■ **DESCRIPTION OF THE TASK**: Only the images are to be dropped; the records themselves must be repeated exactly.

■ **RECORD EXCERPTS**:
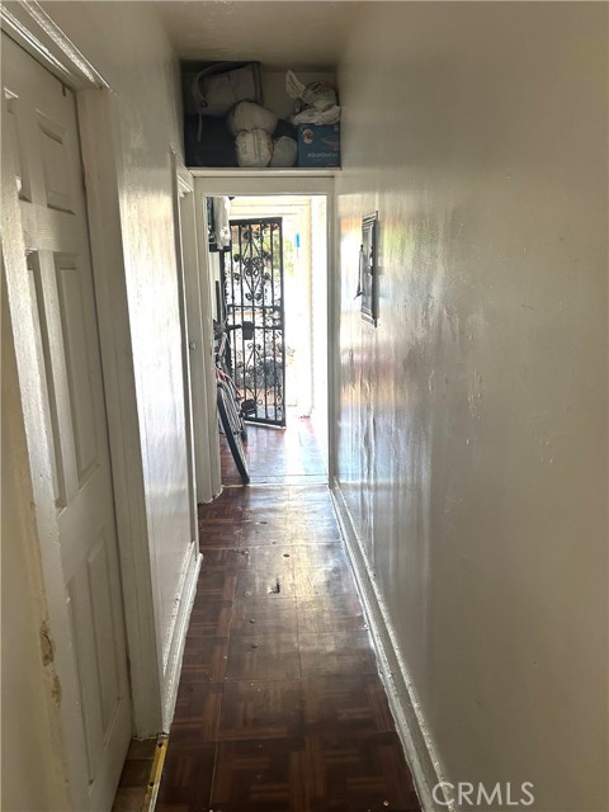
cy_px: 406
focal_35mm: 26
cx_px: 304
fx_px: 610
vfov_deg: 67.3
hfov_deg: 53.1
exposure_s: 1/60
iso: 160
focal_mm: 5.7
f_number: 1.5
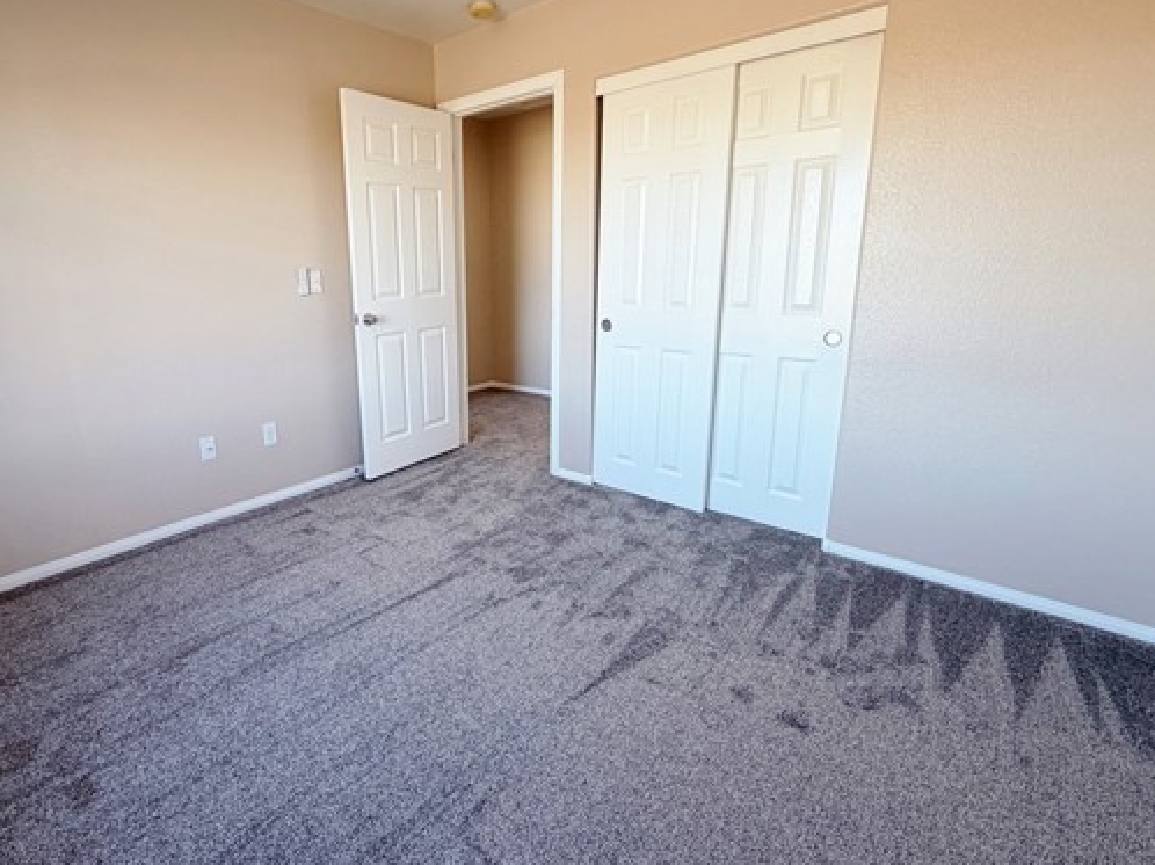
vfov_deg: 71.4
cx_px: 478
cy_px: 394
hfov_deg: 87.0
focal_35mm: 18
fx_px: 600
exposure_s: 1/120
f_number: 2.2
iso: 100
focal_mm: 2.22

■ **EXERCISE ANSWER**:
cy_px: 406
focal_35mm: 26
cx_px: 304
fx_px: 610
vfov_deg: 67.3
hfov_deg: 53.1
exposure_s: 1/60
iso: 160
focal_mm: 5.7
f_number: 1.5
vfov_deg: 71.4
cx_px: 478
cy_px: 394
hfov_deg: 87.0
focal_35mm: 18
fx_px: 600
exposure_s: 1/120
f_number: 2.2
iso: 100
focal_mm: 2.22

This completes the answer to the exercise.